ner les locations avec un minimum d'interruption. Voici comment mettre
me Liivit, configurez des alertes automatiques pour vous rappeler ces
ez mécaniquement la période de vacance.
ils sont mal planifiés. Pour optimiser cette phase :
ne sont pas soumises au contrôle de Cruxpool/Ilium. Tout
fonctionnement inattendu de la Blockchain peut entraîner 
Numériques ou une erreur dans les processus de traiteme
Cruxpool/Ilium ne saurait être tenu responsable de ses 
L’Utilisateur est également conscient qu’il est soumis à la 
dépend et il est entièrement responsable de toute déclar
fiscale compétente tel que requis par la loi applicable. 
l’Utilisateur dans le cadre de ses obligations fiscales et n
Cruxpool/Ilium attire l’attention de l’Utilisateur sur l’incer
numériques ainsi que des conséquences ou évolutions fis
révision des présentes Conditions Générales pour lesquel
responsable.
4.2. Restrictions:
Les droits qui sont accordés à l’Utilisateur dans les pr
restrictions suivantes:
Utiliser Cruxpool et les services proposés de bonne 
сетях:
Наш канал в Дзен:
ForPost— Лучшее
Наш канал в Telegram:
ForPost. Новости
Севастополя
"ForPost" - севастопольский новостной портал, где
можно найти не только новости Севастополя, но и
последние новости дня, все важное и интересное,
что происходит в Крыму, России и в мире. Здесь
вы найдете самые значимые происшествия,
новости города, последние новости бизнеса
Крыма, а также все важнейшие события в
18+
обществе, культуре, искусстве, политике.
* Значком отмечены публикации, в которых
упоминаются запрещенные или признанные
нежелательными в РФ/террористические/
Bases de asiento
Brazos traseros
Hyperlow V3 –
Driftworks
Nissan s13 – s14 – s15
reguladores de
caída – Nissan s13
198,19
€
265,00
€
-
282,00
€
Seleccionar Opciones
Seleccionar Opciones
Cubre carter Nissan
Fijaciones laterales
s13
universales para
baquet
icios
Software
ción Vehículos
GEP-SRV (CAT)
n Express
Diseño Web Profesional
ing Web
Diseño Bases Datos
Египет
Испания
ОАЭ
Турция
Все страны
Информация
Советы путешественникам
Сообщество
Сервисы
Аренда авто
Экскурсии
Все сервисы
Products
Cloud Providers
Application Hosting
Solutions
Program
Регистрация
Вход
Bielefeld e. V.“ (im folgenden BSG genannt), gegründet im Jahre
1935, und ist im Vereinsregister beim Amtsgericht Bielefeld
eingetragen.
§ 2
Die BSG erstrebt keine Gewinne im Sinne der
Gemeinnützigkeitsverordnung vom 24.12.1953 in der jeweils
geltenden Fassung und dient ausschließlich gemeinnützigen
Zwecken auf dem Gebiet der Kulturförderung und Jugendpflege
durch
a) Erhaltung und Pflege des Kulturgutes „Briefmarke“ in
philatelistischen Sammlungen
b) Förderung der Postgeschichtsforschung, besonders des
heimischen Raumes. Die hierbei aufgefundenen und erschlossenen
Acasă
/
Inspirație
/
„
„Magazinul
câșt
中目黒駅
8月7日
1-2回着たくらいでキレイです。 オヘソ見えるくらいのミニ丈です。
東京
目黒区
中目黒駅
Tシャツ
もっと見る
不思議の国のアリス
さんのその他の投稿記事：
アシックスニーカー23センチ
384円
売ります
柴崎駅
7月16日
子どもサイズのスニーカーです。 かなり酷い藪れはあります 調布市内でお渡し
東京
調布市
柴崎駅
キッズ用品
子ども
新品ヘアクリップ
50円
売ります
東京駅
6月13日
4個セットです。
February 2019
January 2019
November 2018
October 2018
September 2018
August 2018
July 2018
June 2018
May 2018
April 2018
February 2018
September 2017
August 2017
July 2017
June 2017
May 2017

==================================================

[Exercise] Return the entries in full, keeping every line exactly as it is.

[Task result]
ner les locations avec un minimum d'interruption. Voici comment mettre
me Liivit, configurez des alertes automatiques pour vous rappeler ces
ez mécaniquement la période de vacance.
ils sont mal planifiés. Pour optimiser cette phase :
ne sont pas soumises au contrôle de Cruxpool/Ilium. Tout
fonctionnement inattendu de la Blockchain peut entraîner 
Numériques ou une erreur dans les processus de traiteme
Cruxpool/Ilium ne saurait être tenu responsable de ses 
L’Utilisateur est également conscient qu’il est soumis à la 
dépend et il est entièrement responsable de toute déclar
fiscale compétente tel que requis par la loi applicable. 
l’Utilisateur dans le cadre de ses obligations fiscales et n
Cruxpool/Ilium attire l’attention de l’Utilisateur sur l’incer
numériques ainsi que des conséquences ou évolutions fis
révision des présentes Conditions Générales pour lesquel
responsable.
4.2. Restrictions:
Les droits qui sont accordés à l’Utilisateur dans les pr
restrictions suivantes:
Utiliser Cruxpool et les services proposés de bonne 
сетях:
Наш канал в Дзен:
ForPost— Лучшее
Наш канал в Telegram:
ForPost. Новости
Севастополя
"ForPost" - севастопольский новостной портал, где
можно найти не только новости Севастополя, но и
последние новости дня, все важное и интересное,
что происходит в Крыму, России и в мире. Здесь
вы найдете самые значимые происшествия,
новости города, последние новости бизнеса
Крыма, а также все важнейшие события в
18+
обществе, культуре, искусстве, политике.
* Значком отмечены публикации, в которых
упоминаются запрещенные или признанные
нежелательными в РФ/террористические/
Bases de asiento
Brazos traseros
Hyperlow V3 –
Driftworks
Nissan s13 – s14 – s15
reguladores de
caída – Nissan s13
198,19
€
265,00
€
-
282,00
€
Seleccionar Opciones
Seleccionar Opciones
Cubre carter Nissan
Fijaciones laterales
s13
universales para
baquet
icios
Software
ción Vehículos
GEP-SRV (CAT)
n Express
Diseño Web Profesional
ing Web
Diseño Bases Datos
Египет
Испания
ОАЭ
Турция
Все страны
Информация
Советы путешественникам
Сообщество
Сервисы
Аренда авто
Экскурсии
Все сервисы
Products
Cloud Providers
Application Hosting
Solutions
Program
Регистрация
Вход
Bielefeld e. V.“ (im folgenden BSG genannt), gegründet im Jahre
1935, und ist im Vereinsregister beim Amtsgericht Bielefeld
eingetragen.
§ 2
Die BSG erstrebt keine Gewinne im Sinne der
Gemeinnützigkeitsverordnung vom 24.12.1953 in der jeweils
geltenden Fassung und dient ausschließlich gemeinnützigen
Zwecken auf dem Gebiet der Kulturförderung und Jugendpflege
durch
a) Erhaltung und Pflege des Kulturgutes „Briefmarke“ in
philatelistischen Sammlungen
b) Förderung der Postgeschichtsforschung, besonders des
heimischen Raumes. Die hierbei aufgefundenen und erschlossenen
Acasă
/
Inspirație
/
„
„Magazinul
câșt
中目黒駅
8月7日
1-2回着たくらいでキレイです。 オヘソ見えるくらいのミニ丈です。
東京
目黒区
中目黒駅
Tシャツ
もっと見る
不思議の国のアリス
さんのその他の投稿記事：
アシックスニーカー23センチ
384円
売ります
柴崎駅
7月16日
子どもサイズのスニーカーです。 かなり酷い藪れはあります 調布市内でお渡し
東京
調布市
柴崎駅
キッズ用品
子ども
新品ヘアクリップ
50円
売ります
東京駅
6月13日
4個セットです。
February 2019
January 2019
November 2018
October 2018
September 2018
August 2018
July 2018
June 2018
May 2018
April 2018
February 2018
September 2017
August 2017
July 2017
June 2017
May 2017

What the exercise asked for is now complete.